Medicine is made up of a host of rare, exotic diseases—things you see once in a lifetime of practice—and a handful of common, routine, even boring illnesses that you see every day. Of course, common and routine are not so comforting when they happen to you. This ran through my mind last week just before I lost consciousness lying on the ground next to a hiking trail in New Hampshire.
Fainting, also known colloquially as “passing out” and more technically as syncope, is by definition a sudden loss of consciousness. It’s one of those common and routine illnesses that make for good storytelling later on—from the fathers who pass out at a child’s birth to the kids whose worlds go black standing in line at the amusement park in the blazing summer sun. I’d guess every family must have at least one good fainting story.

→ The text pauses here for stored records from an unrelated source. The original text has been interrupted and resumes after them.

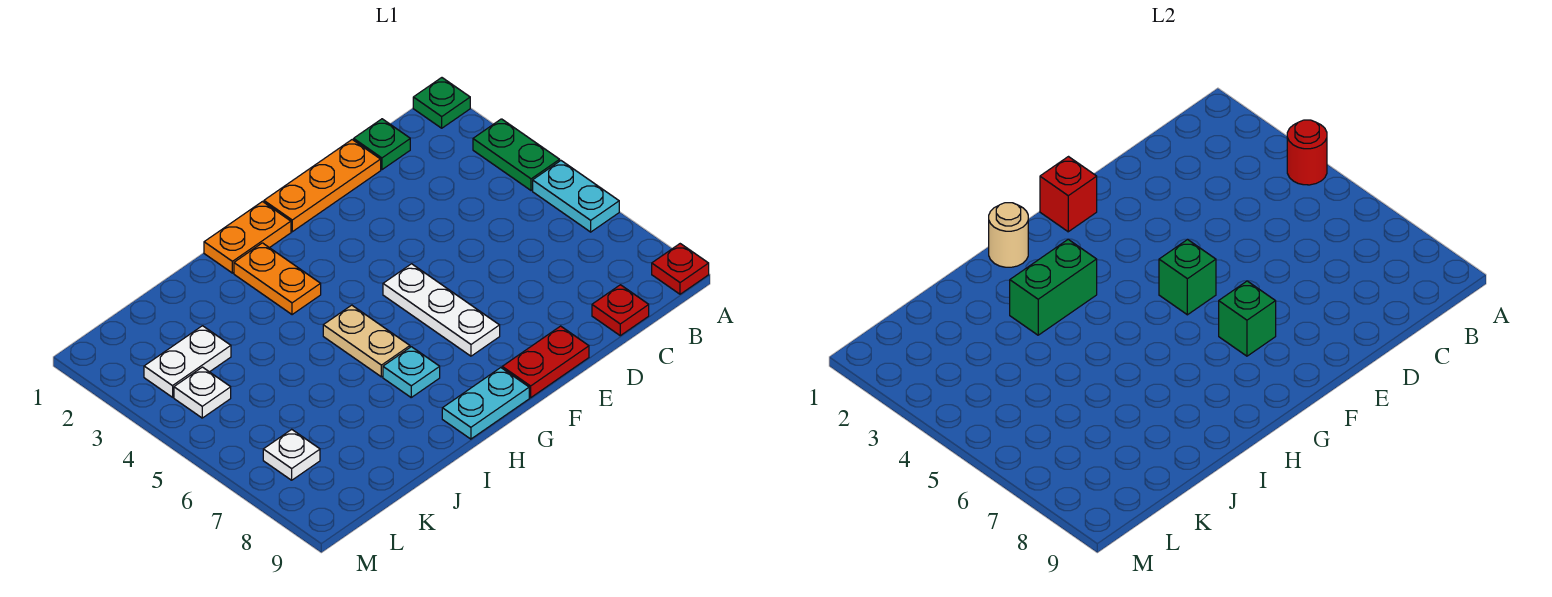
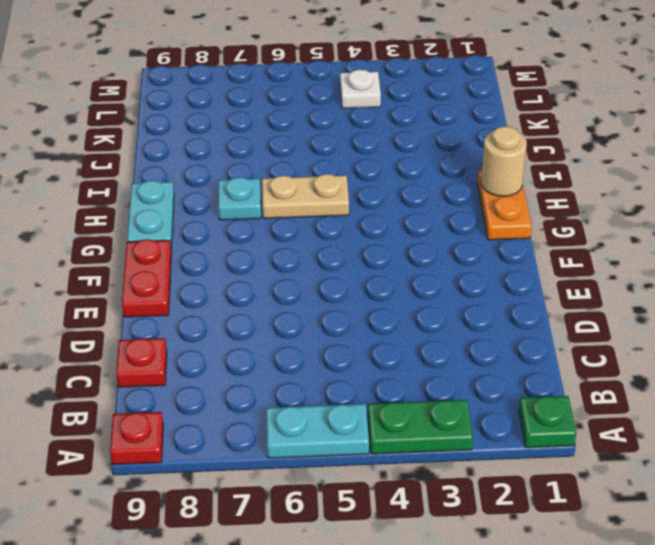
none -> green 1x1 plate [354,119,410,170]
none -> orange 1x3 plate [264,140,381,232]
none -> white 1x3 plate [383,264,500,356]

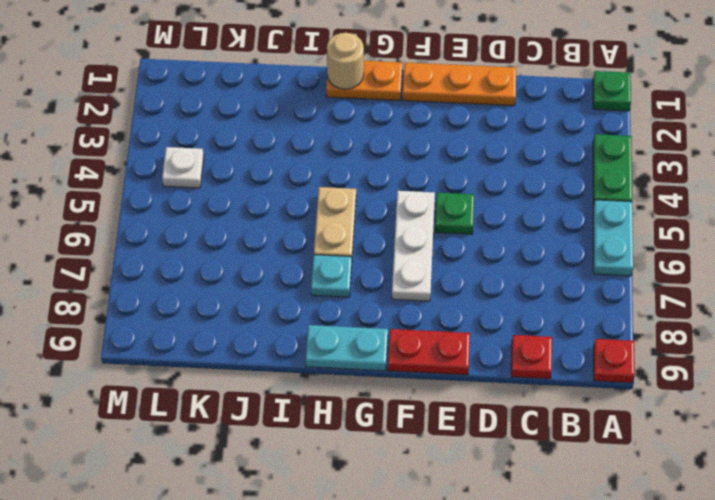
green 1x1 plate [435,193,474,234] -> green 1x1 plate moved to [354,119,410,170]
none -> orange 1x2 plate [234,243,321,315]
none -> white 1x2 plate [144,326,231,397]
none -> white 1x1 plate [263,429,320,480]

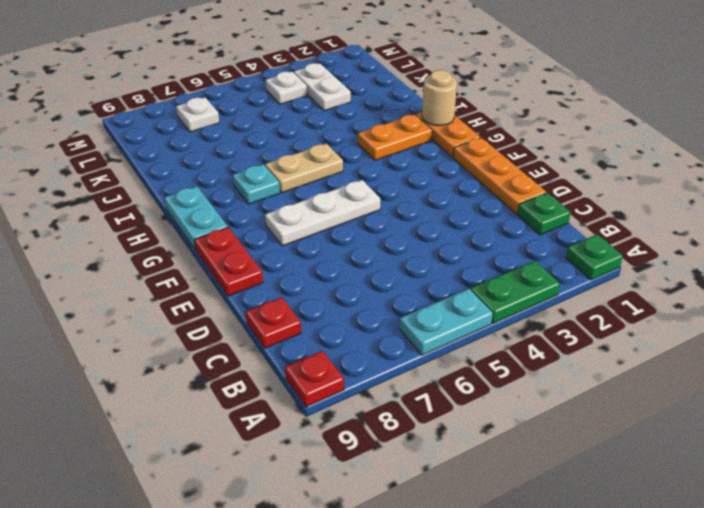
none -> red 1x1 round brick [1287,120,1327,185]
none -> red 1x1 brick [1040,157,1097,232]
none -> green 1x1 brick [1159,239,1216,315]

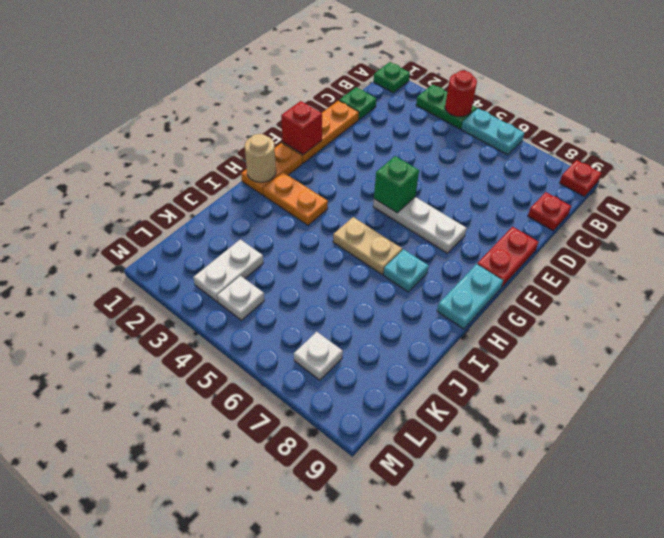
none -> green 1x1 brick [1219,281,1276,356]
none -> green 1x2 brick [1010,239,1097,335]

These episodes make for good stories because the majority of them reflect no underlying health problem. In medical parlance, most of them would qualify as a case of neurocardiogenic or vasovagal syncope—that is, some shock, stress, or major event stimulated the parasympathetic nervous system, causing a slowed heart rate, low blood pressure, and decreased blood flow to the brain. Voilà, loss of consciousness.
Fortunately, that was the explanation for my little episode. I fell on the trail, cut my hand, and the confluence of pain, exhaustion, and the sight of blood (yes, I’m a doctor, but it’s different when the blood is my own) made me light-headed. I felt the series of sensations familiar to anyone who has fainted: a whirring in my ears, a sense of nausea, a blurring or narrowing of vision. I was back again almost as quickly as I disappeared, and back in command of myself.
But not all fainting is an effect of stress. Every internist and emergency room physician can tell you that sorting out the benign fainting from the worrisome kind, which might reflect heart arrhythmias or other major problems, is not all that easy. And while the most common answer is, “It’s benign,” the alternative diagnoses are pretty alarming: heart arrhythmia, vascular disease, seizure, or even stroke.
How do we sort it out? We order a battery of tests, from electrocardiograms to stress tests to a bizarre one called a tilt-table test. But there is one test we rely on first, and it’s the cheapest: We listen to the patient’s story.
If you’re young, and had some sort of shock preceding the incident, or if you had that prodrome of nausea before you fainted and woke up feeling OK again, chances are you’re fine. Situations that require more concern involve people over 50 as well as those who have heart disease or take heart medications, have no warning that a spell is imminent, or have repeated episodes or episodes that occur while lying down or during exercise. But for the doctor, the story is the first key. And if you’re like me, you’ll add your story to the list of family fainting tales, and tell it again—perhaps with a few extra touches each time.